- **TO DO**
All entries below are to be returned exactly, with pictures left out.

- **EXTRACTED MATERIAL**
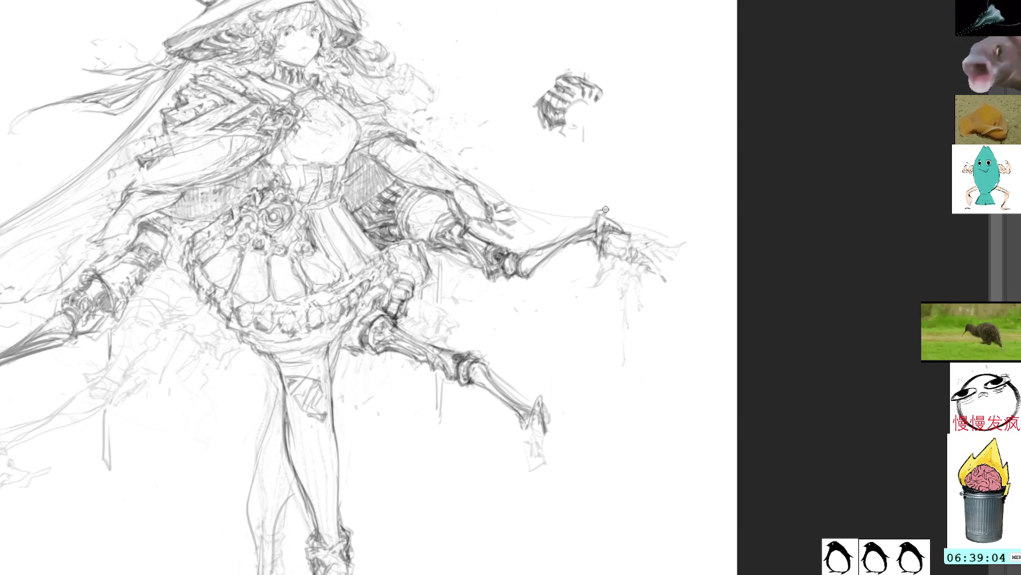
# Step: Darken the splayed finger strokes of the lower skeletal hand below the leg
pyautogui.moveTo(538, 423)
pyautogui.mouseDown()
pyautogui.moveTo(519, 452)
pyautogui.moveTo(537, 442)
pyautogui.moveTo(507, 459)
pyautogui.moveTo(532, 470)
pyautogui.moveTo(541, 489)
pyautogui.moveTo(536, 468)
pyautogui.moveTo(569, 461)
pyautogui.mouseUp()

- **ANSWER TO THIS EXERCISE**
# Step: Darken the splayed finger strokes of the lower skeletal hand below the leg
pyautogui.moveTo(538, 423)
pyautogui.mouseDown()
pyautogui.moveTo(519, 452)
pyautogui.moveTo(537, 442)
pyautogui.moveTo(507, 459)
pyautogui.moveTo(532, 470)
pyautogui.moveTo(541, 489)
pyautogui.moveTo(536, 468)
pyautogui.moveTo(569, 461)
pyautogui.mouseUp()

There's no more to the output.